I call up the Ludwigs, whom I consider our best friends around where Mona lives. Ben says some of the same awful things about her and says his wife Mary feels the same way. “Besides that, she’s going to get in a lot worse trouble than a flower pot in her face. She goes out with the wrong kind of guys. One’s a pusher. She’s brought a couple of them over here between the times you were in the city and when I thought things were dandy between you two. Who knows what she saw in them.”

They were all very good looking,” Mary says on the extension.

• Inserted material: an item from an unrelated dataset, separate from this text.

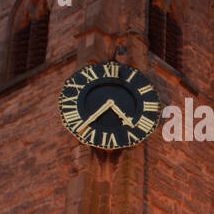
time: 4:37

“Nicely built. Big too. She likes men with lots of wild fluffy black hair. I like them also, but not dopes and pigs like these. Like her, they only seemed interested in a good quick time for themselves at the moment and nothing else. Take it from me, Bo, you’re much better off without her.”

“Am I?”

“We both think you were the best chance she had to improve.”

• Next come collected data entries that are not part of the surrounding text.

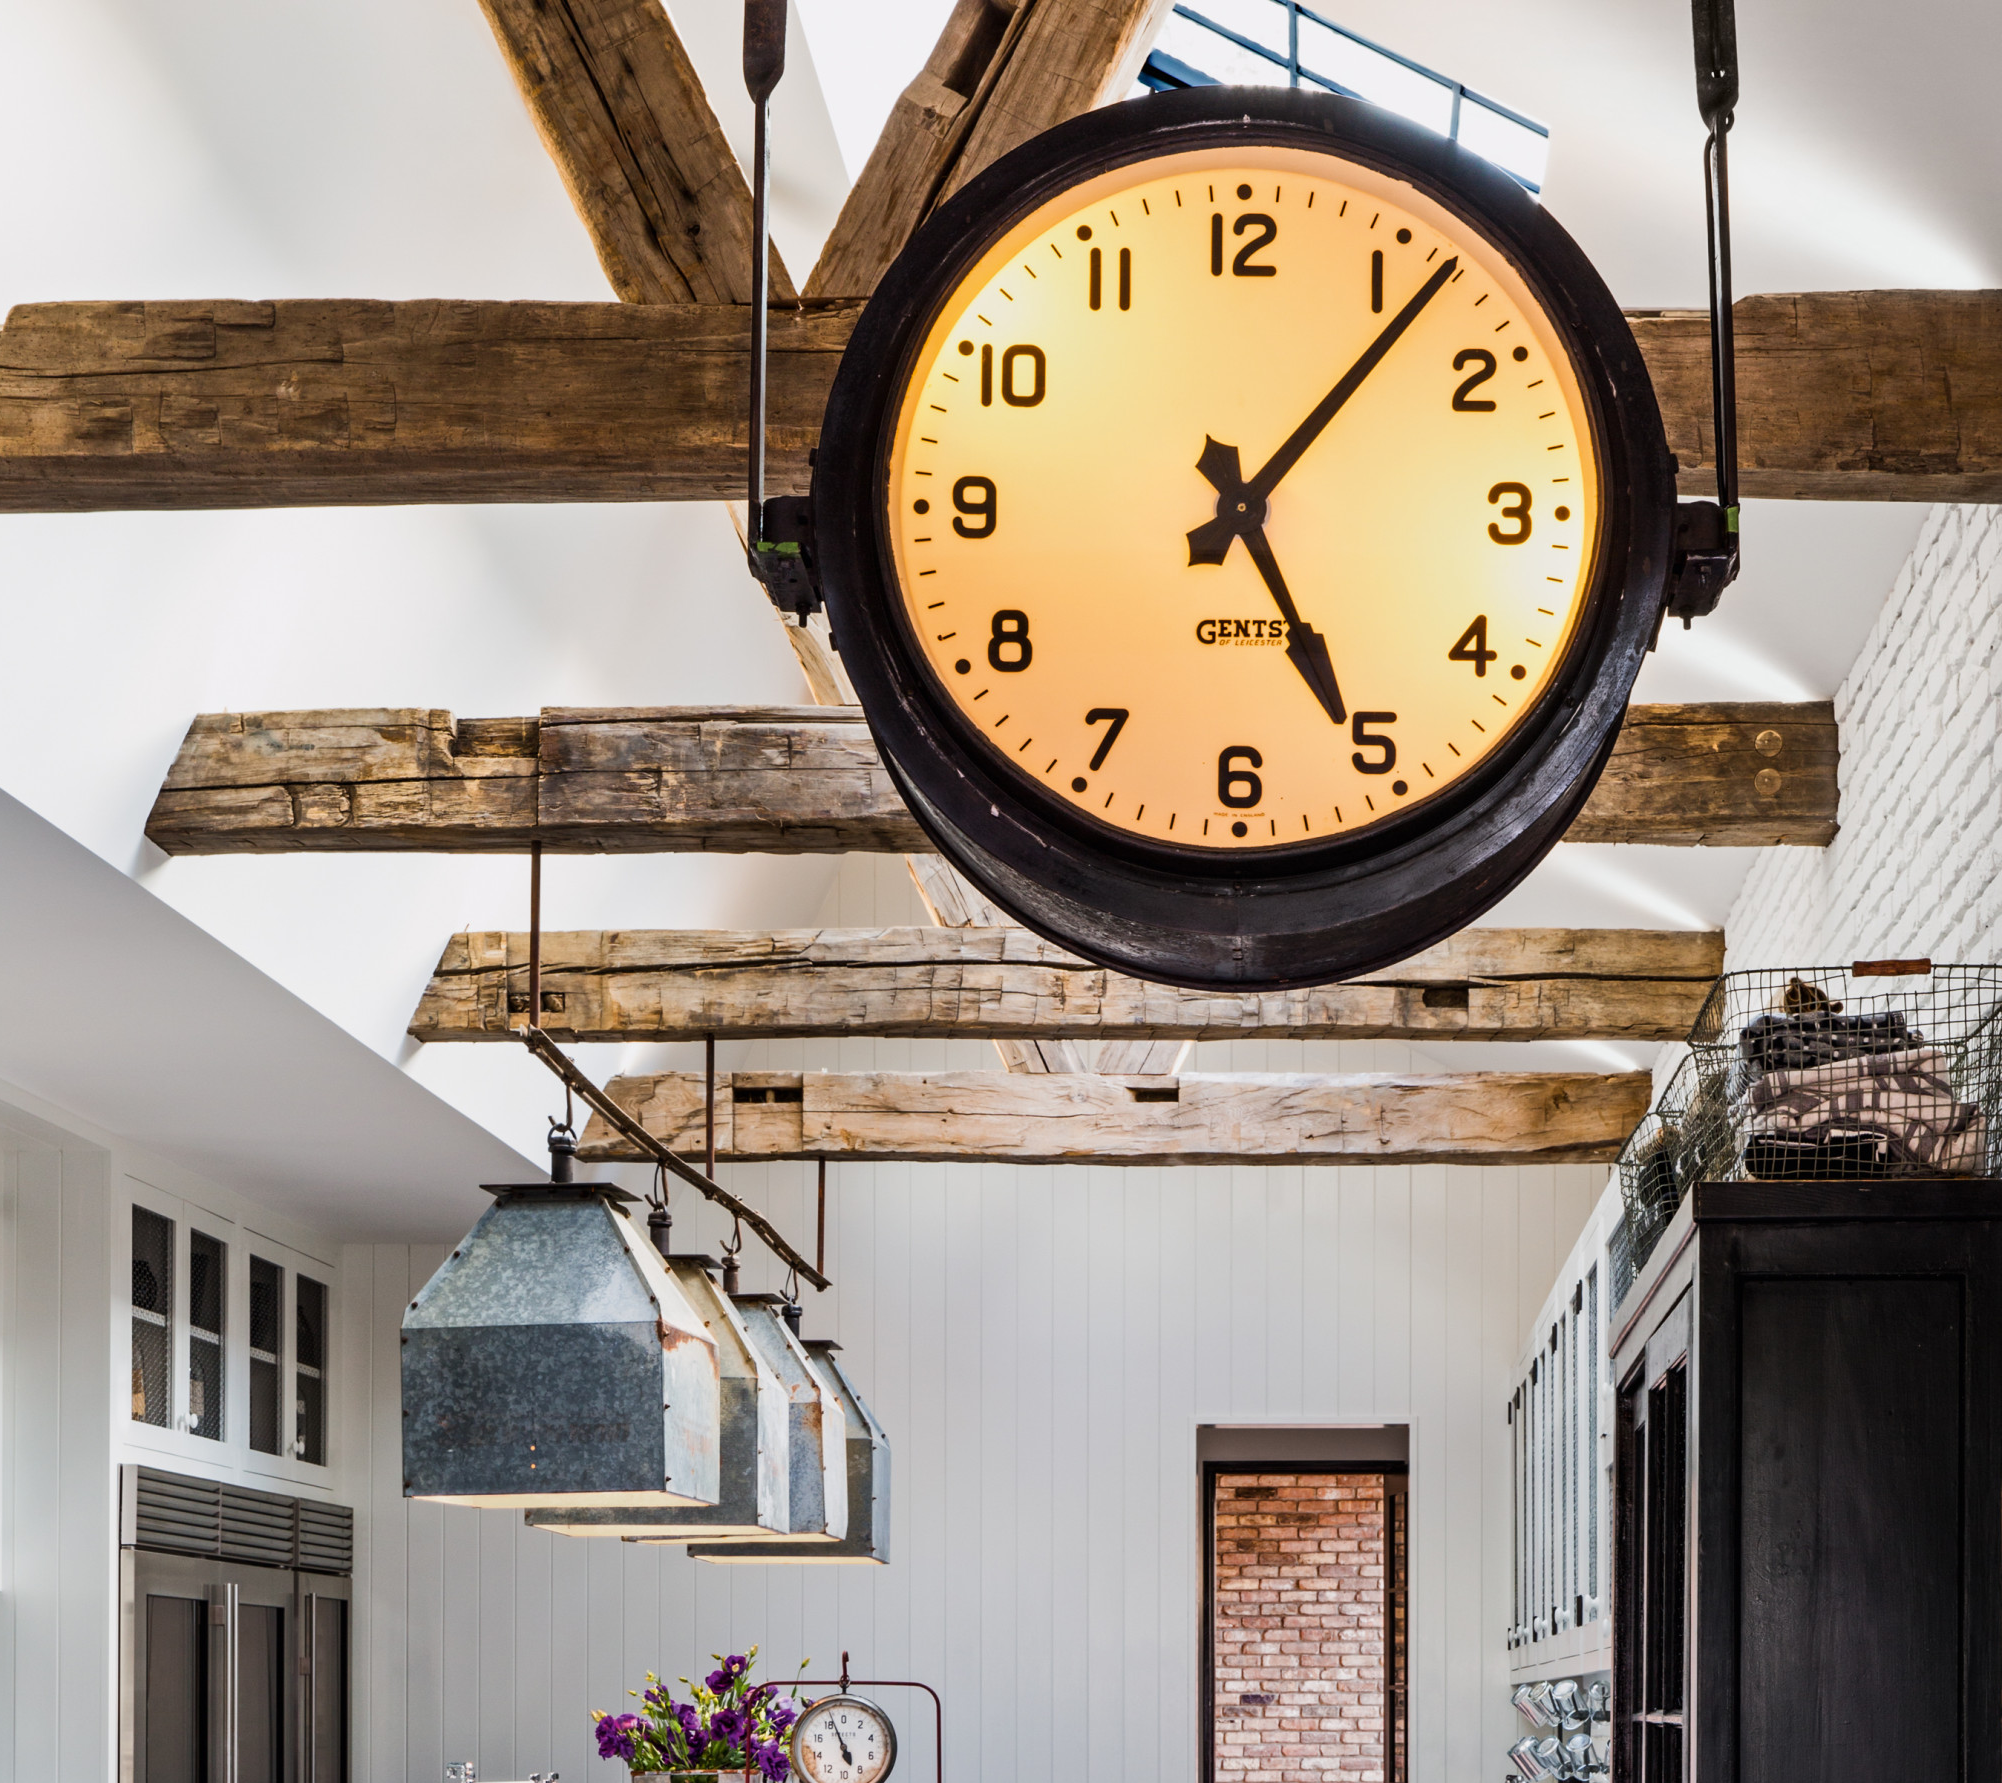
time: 5:06
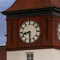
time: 8:29
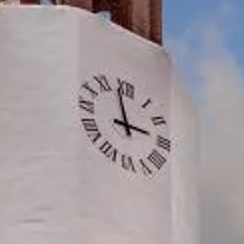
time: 2:58
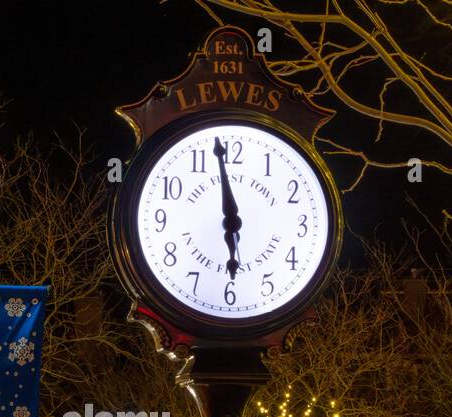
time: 5:58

I call up several other people Mona and I know. They all say I should have shown more restraint. Nobody has a nice word for her, though. I begin to feel sorry for her now in a different way. I picture her all alone. Without good friends. Just Burleigh and she. And all these people saying nasty things about her behind her back and even to her face. I see her lying in bed with a bandage on her jaw, planning things, scheming, worried about what the chin scar will do to her beauty, or maybe just sleeping now or in pain. Maybe she did push me too far. Still, I should have held back. Anyway, I don’t feel as bad about myself now and that I won’t be seeing her anymore. Tomorrow I’ll feel better. Days after that, better yet. I’ll send her flowers. Make my apologies more intelligible in a letter or two and wish her a long happy life, and then forget her for good. I drink more wine and get sleepy. “Mona,” I shout, “I love you, what can I say?” I pass out. All night I seem to dream of her making love with other men and enjoying it. I wake up around three and for hours just lie there with the lights on. “Tough days ahead,” I say.

END OF A FRIEND

I bump into him. He says “Excuse me.”

I say The same.”

He passes. I say “Wait up.”

He stops, turns to me. “Yes?”

“You forgot something.”

He looks around. “I don’t see anything. What?”

“To say excuse me.”

“Either you didn’t hear me before or you’re trying to fool me.”

“No other alternative?”

“None I can think of now, but what of it?”

“You’re right. You did say excuse me.”

“Fine, then. I won’t begin to try to understand you.” He walks away.

“One more thing.”

He doesn’t stop. I run after him, tap his shoulder. “Didn’t you hear me?”

“Yes, I heard you.”

“Good. For a second I was afraid maybe your hearing wasn’t okay.”

“My hearing, my vision, and I’ll tell you, my smelling, are all okay.” He starts off again.

I run after him, grab his arm. “Now listen you,” he says, pushing my hand away. “I don’t quite like this. Not ‘quite.’ I definitely don’t. I don’t know you, yet you stop me and immediately try to fool me. Then you talk some gibberish about my hearing to me. Maybe you even intentionally bumped into me. Now it’s no doubt something else. Well, I’ve someplace to be now. Important work. People are depending on my being there. So if you don’t mind?”